Founders William and Leticia Jarvis didn’t want to disturb the tranquil Atlas Peak landscape, so they built their entire winery underground, a first in the world of wine. The next thing you notice is the color: from the ceiling to the floor, the inside of this mountain is pink. It’s a soft blush hue that could be called “millennial pink” if it weren’t about five million years old. There’s a feeling of safety and calm comfort as you walk deeper into the shadowy caves with high parabolic arches that feel like a cathedral.
In the background, there’s a soothing sound of water. During construction, machines such as those used to dig the Chunnel were boring through the mountain, and they hit a natural spring. “The engineer said we can plug it but it will come back somewhere else,” says Will Jarvis, winery president. The solution: They added water channels to provide additional humidity inside the cave.
As you slip deeper into the caves, the sound of water becomes more intense, reaching a crescendo at the waterfall, just outside the tasting salon. Skip over a little stream, and you enter the tasting salon where you’re rewarded with luxurious, long-aged estate wines borne entirely from this mountain.

§ What to produce: In the excerpt about the underground winery, how was the natural spring struck during construction handled?

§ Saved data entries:

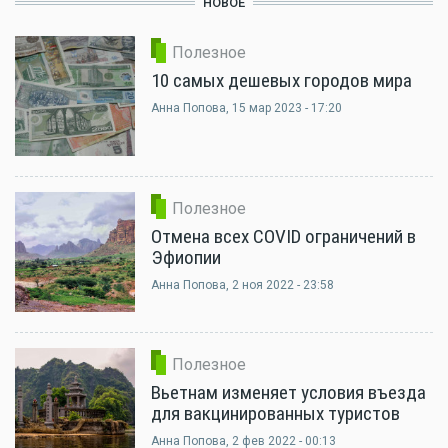
НОВОЕ
Полезное
10 самых дешевых городов мира
Анна Попова
, 15 мар 2023 - 17:20
Полезное
Отмена всех COVID ограничений в
Эфиопии
Анна Попова
, 2 ноя 2022 - 23:58
Полезное
Вьетнам изменяет условия въезда
для вакцинированных туристов
Анна Попова
, 2 фев 2022 - 00:13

§ Your response: Water channels were added to provide additional humidity inside the cave.